The Minister of Humanitarian Affairs, Disaster Management and Social Development, Sadiya Farouk said the federal government spent about N523.3 million on school feeding programme during the Covid-19 lockdown in two states and the FCT—and she’s defending the expenses.
According to her at the Presidential Taskforce briefing on COVID-19 on Monday in Abuja, the EFCC, CCB, ICPC, and some CSOs were witnesses while state governors were partners.
She said that the program was modified and implemented in three states–Lagos, Ogun, and FCT– following a March 29 Presidential directive.
Lagos is the most economically vibrant state in Nigeria, and many believe its poverty rate cannot warrant presenting such burden of school feeding during the Covid-19 shutdown.

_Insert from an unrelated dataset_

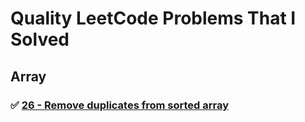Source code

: # Quality LeetCode Problems That I Solved

## Array

### ✅ [26 - Remove duplicates from sorted array]()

Providing details to debunk rumors, Farouk said the provision of ‘Take Home Rations’, under the modified Home Grown School Feeding programme, was not a sole initiative of the ministry.
“The ministry, in obeying the presidential directive, went into consultations with state governments through the state Governor’s Forum, following which it was resolved that ‘take-home rations remained a most viable option for feeding children during the lockdown.
“So, it was a joint resolution of the ministry and the state governments to give out take-home rations.
“The stakeholders also resolved that we would start with the FCT, Lagos and Ogun States, as pilot cases.
“According to statistics from the NBS and CBN, a typical household in Nigeria has 5.6 to six members in its household, with three to four dependents.
“So, each household is assumed to have three children.
“Based on the original design of the Home Grown School Feeding Programme, long before it was domiciled in the ministry, every child on the programme receives a meal a day.
“The meal costs N70 per child. When you take 20 school days per month, it means a child eats food worth N1,400 per month.
“Three children would then eat food worth N4,200 per month, and that was how we arrived at the cost of the ‘take-home ration’.
“The agreement was that the federal government would provide the funding while the states would implement it.
“To ensure transparency in the process, we partnered with the World Food Programme (WFP) as technical partners.
“TrackaNG monitored and gave daily updates validating the programme.
“In the FCT, 29,609 households were impacted, 37,589 homes in Lagos and 60,391 in Ogun, making a total of 124,589 families affected between May 14, and July 6.
“If 124,589 households received take-home rations valued at N4,200, the amount will be N523,273,800.”